Often the water needed to advance these diverse uses originates in watersheds and waterways far from its ultimate point of use. There are many instances throughout Colorado’s water history where the exportation of a remote water supply to fuel a local need was achieved with a supply that had not yet been developed. Put another way, at the time such waters were claimed, the water was not yet needed near its point of diversion; or in water terminology, was unappropriated. Regardless, cross-basin transfers have been, and will continue to be, controversial. In several instances, beneficiaries of this previously unclaimed water were required to compensate the basin of origin and make pledges to reduce unintended consequences.
There remains the ability in some of Colorado’s basins to legally capture, store, and use water supplies not yet claimed. But as our state grows in population and our climate gets hotter, there will come a day when such excess supplies will be gone, and water development will only occur by reallocating water from one existing use to a newly identified demand. If historic trends continue, this reallocation will largely occur by municipal water providers purchasing and extracting agricultural water supplies from remote regions and redirecting them to fast-growing, thirsty cities. Such targeted water supplies will be permanently removed from lands presently used to produce food and forage. In recent decades, this tactic has often been referred to as the “Buy and Dry” strategy of water development.
An essential economic building block departs when water leaves the agricultural areas of our state to meet growing municipal demands along Colorado’s Front Range. When this happens, the options for maintaining a strong, vibrant, and sustained rural community are lost forever. One need not look too far across Colorado’s territory to observe regions long-since decimated by Buy and Dry practices that have seemingly become the “easy button” for water development.

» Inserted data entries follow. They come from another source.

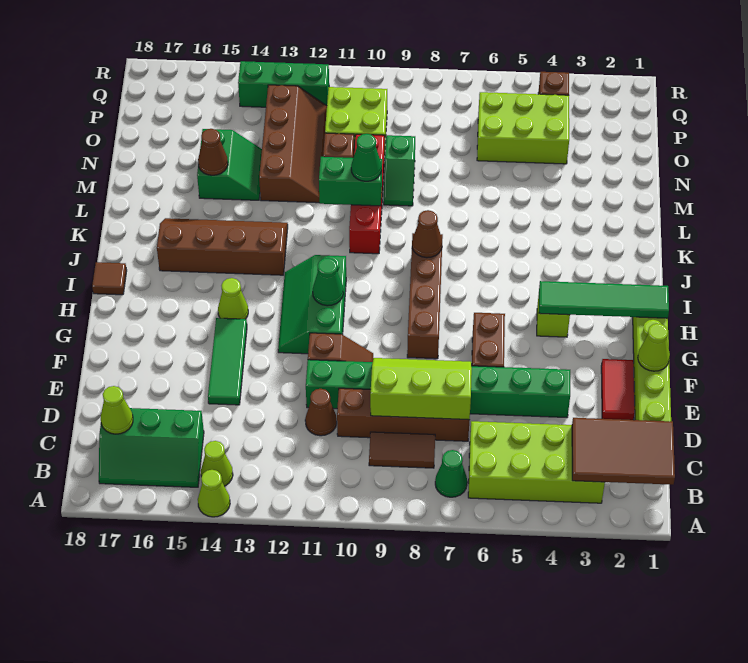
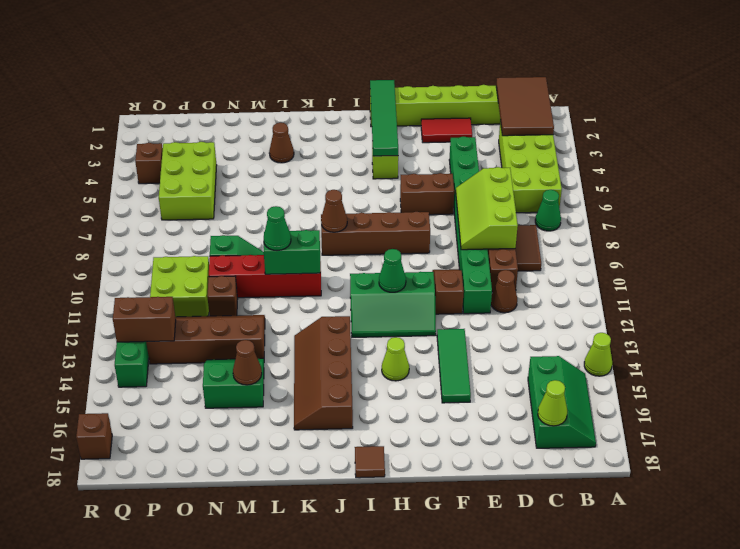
lime cone B14 level 1 -> none
green tile E14:G14 level 1 -> green tile F13:F15 level 1
lime cone F1 level 2 -> none
none -> brown cone L3 level 1
green brick L10:L11 level 2 -> green brick K10:L10 level 2
none -> brown brick P13:Q13 level 2
none -> brown brick R17 level 1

To minimize the sacrifice of productive agricultural land and associated communities, not to mention squandering future options for rural communities, we must further advance a commitment toward an improved water-use ethic and using every drop of water in a thoughtful and intentional manner across our state. We should also promote conversations between urban areas seeking its next increment of water and agricultural-based communities to ensure that local economies, rural amenities, and quality of life are maintained if and when water might leave the region. Much of the Colorado that we love and enjoy today could become a casualty to the status quo approach of Buy and Dry in the absence of these conversations. Ultimately, we must seek deliberate and meaningful action to alter the way we reallocate water when looking into the future.